Author Contributions
All authors have made substantial contributions to the study, have approved the submitted version of the manuscript, and agree to be personally accountable for the author’s own contributions and for ensuring that questions related to the accuracy or integrity of any part of the work. Conceptualization, DNS, LW; Methodology, DNS, KP, KS; Software, DNS; Validation, DNS, KP, KS; Formal Analysis, DNS, LW; Investigation, DNS, EH, KP, KS, LW; Resources, EH, EP; Data Curation, DNS, KP; Writing – Original Draft Preparation, DNS, LW; Writing – Review & Editing, DNS, JHA, KS, LW; Visualization, DNS; Supervision, LW; Project Administration, LW; Funding Acquisition: LW.
Funding
This research received no external funding
Institutional Review Board Statement
The study was conducted according to the guidelines of the Declaration of Helsinki and following national legislation and institutional requirements. The study was approved by the local ethics committee of the Medical University of Vienna, Austria (EK 1035/2016, EK 1513/2016, EK 1926/2020, EK 1291/2021). All samples were stored in the biobank according to established protocols approved by the local ethics committee.
Informed Consent Statement
All participants consented to antibody testing at the Center for Virology.
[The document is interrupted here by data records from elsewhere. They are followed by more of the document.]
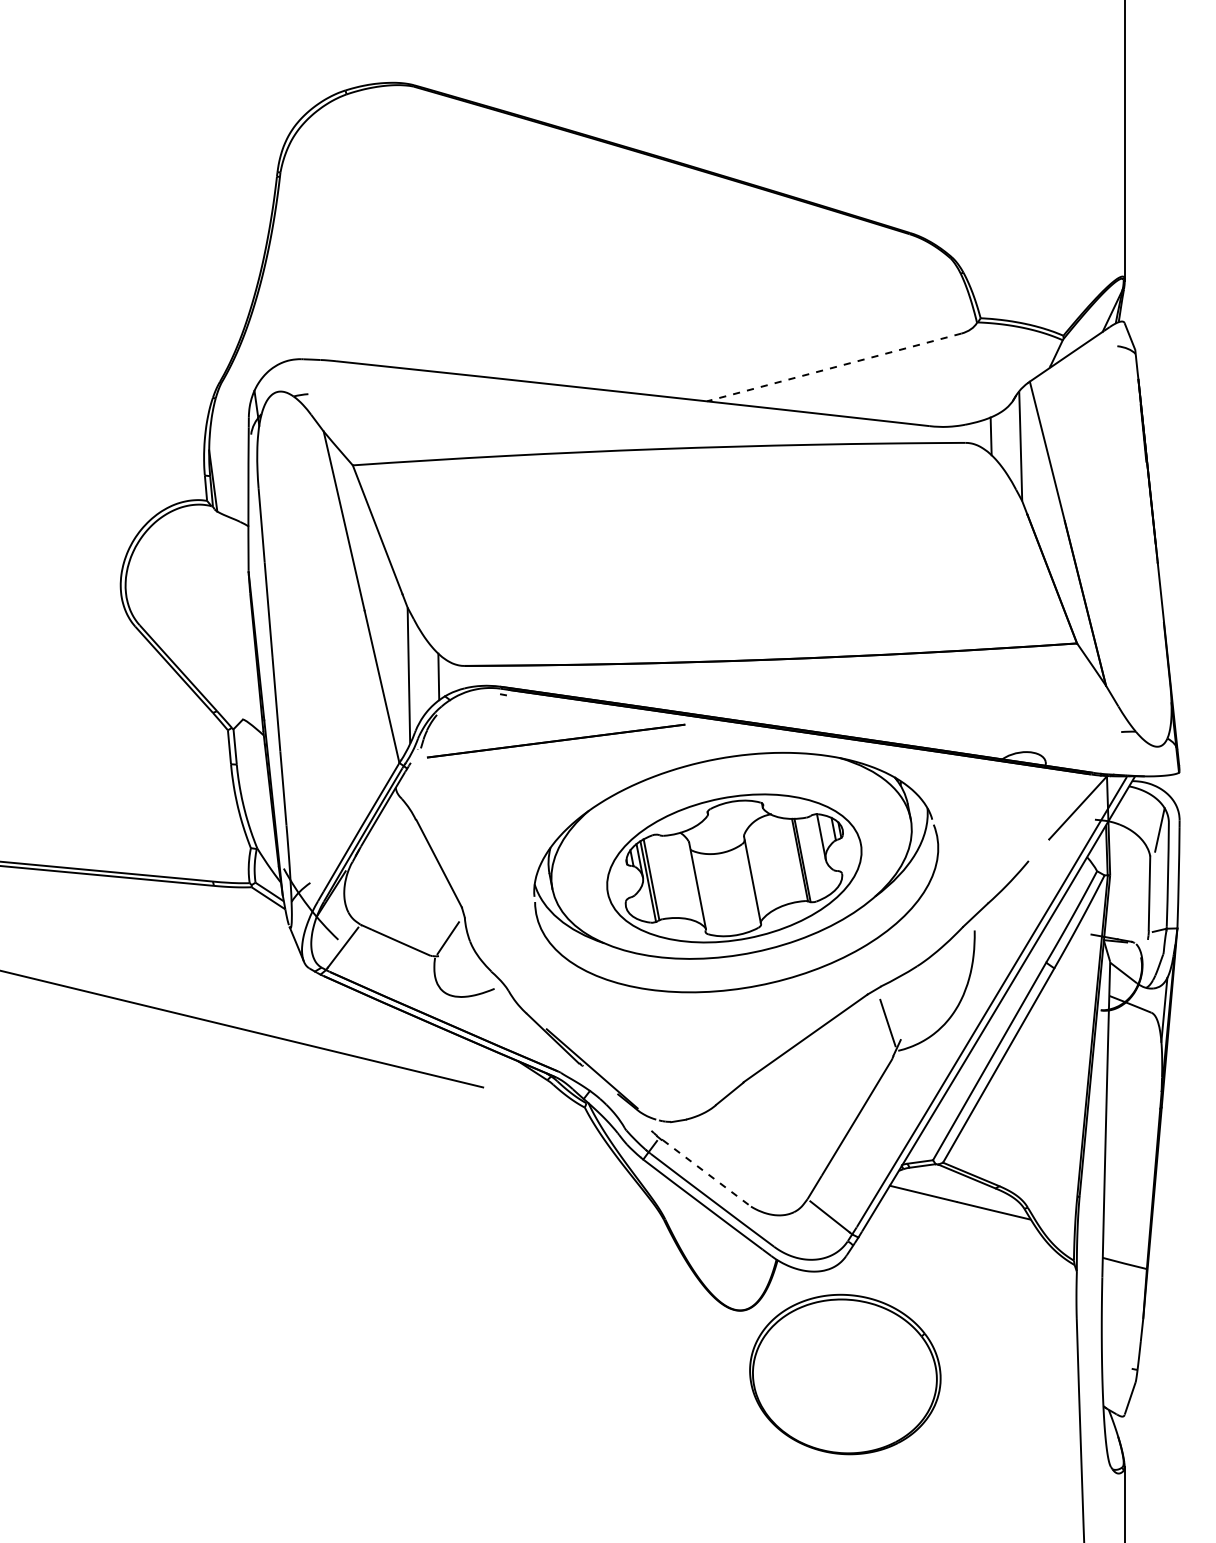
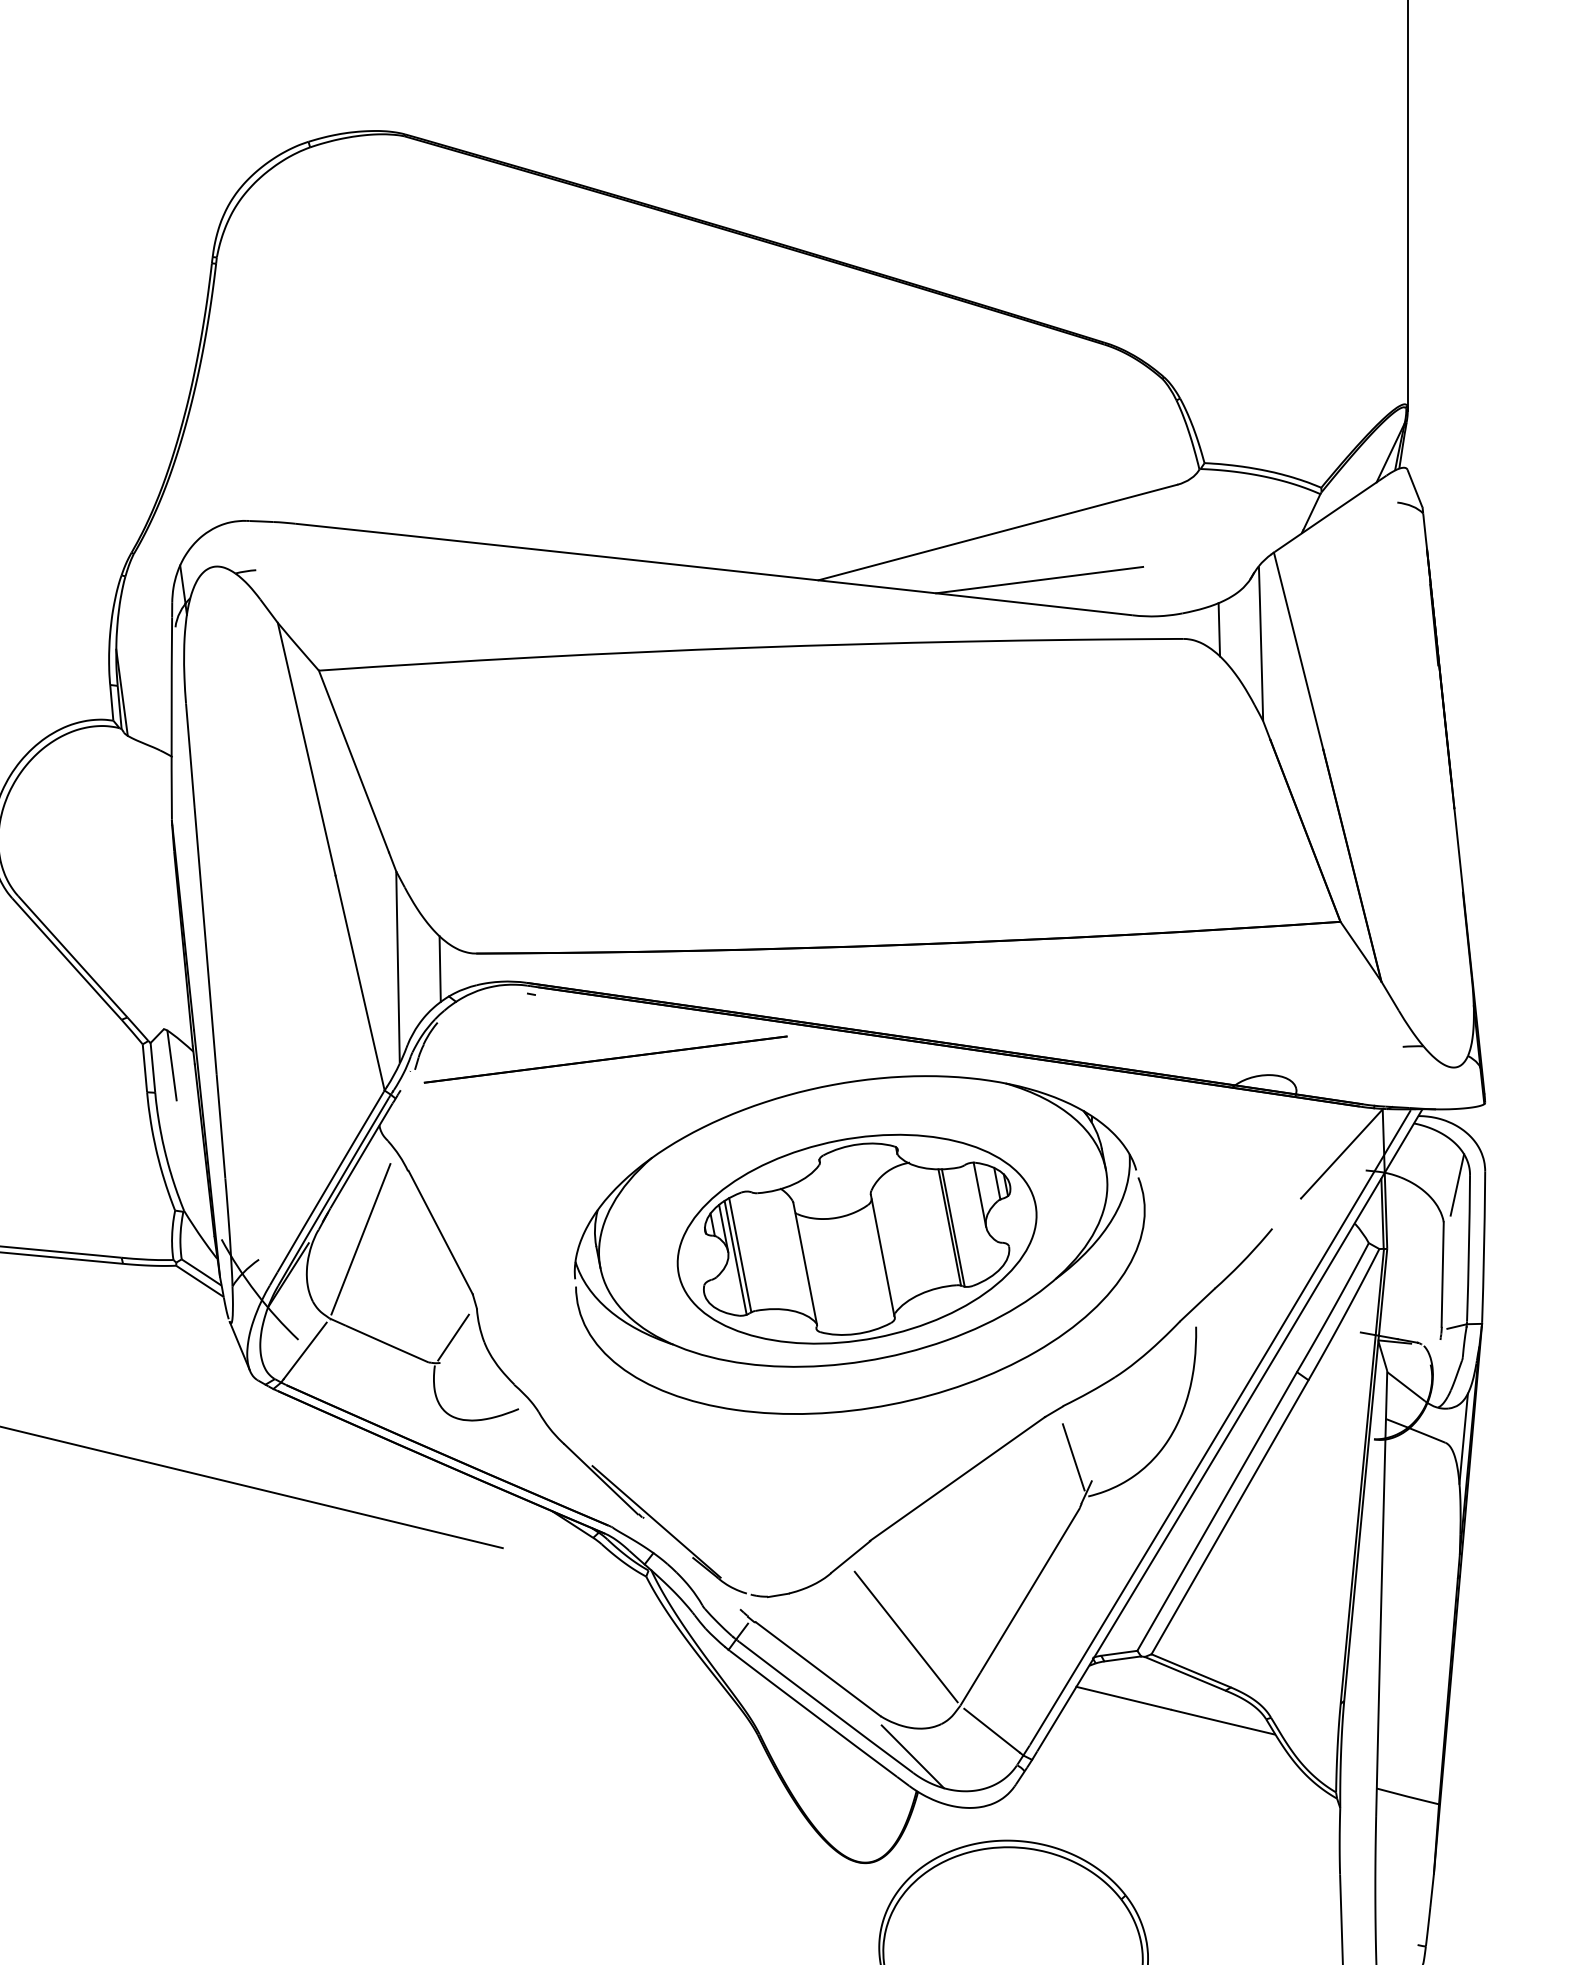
line: (834, 367) -> (998, 532), dashed -> solid
line: (863, 400) -> (1039, 579), added
line: (248, 745) -> (171, 1065), added
line: (382, 868) -> (360, 1239), added
line: (768, 1150) -> (905, 1637), added
line: (707, 1173) -> (819, 1669), dashed -> solid
line: (773, 1235) -> (912, 1756), added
As the study used only anonymized residual material from routine diagnostics, the ethics committee waived the necessity for written consent.
Data Availability Statement
Data from this study has not been publicly archived.
Acknowledgments
We thank Jutta Hutecek, Christina Tratberger, and Elke Peil for their excellent technical assistance.
Conflicts of Interest
The authors declare no conflict of interest.
Abbreviations
ACE2: angiotensin-converting enzyme 2 receptor, ACE2-Inhib.: ACE2-RBD inhibition, AP: alkaline phosphatase, Biv.: bivalent, CPE: cytopathic effect, ECACC: European Collection of Authenticated Cell Cultures, mono: monovalent, NT: Neutralization test, PCR: polymerase chain reaction, SARS-CoV-2: Severe acute respiratory syndrome coronavirus 2, sVNT: surrogate virus neutralization test, TCID50: tissue culture infection dose 50, RBD: receptor-binding domain, Vacc.: Vaccinated, WT: wild-type, y: year.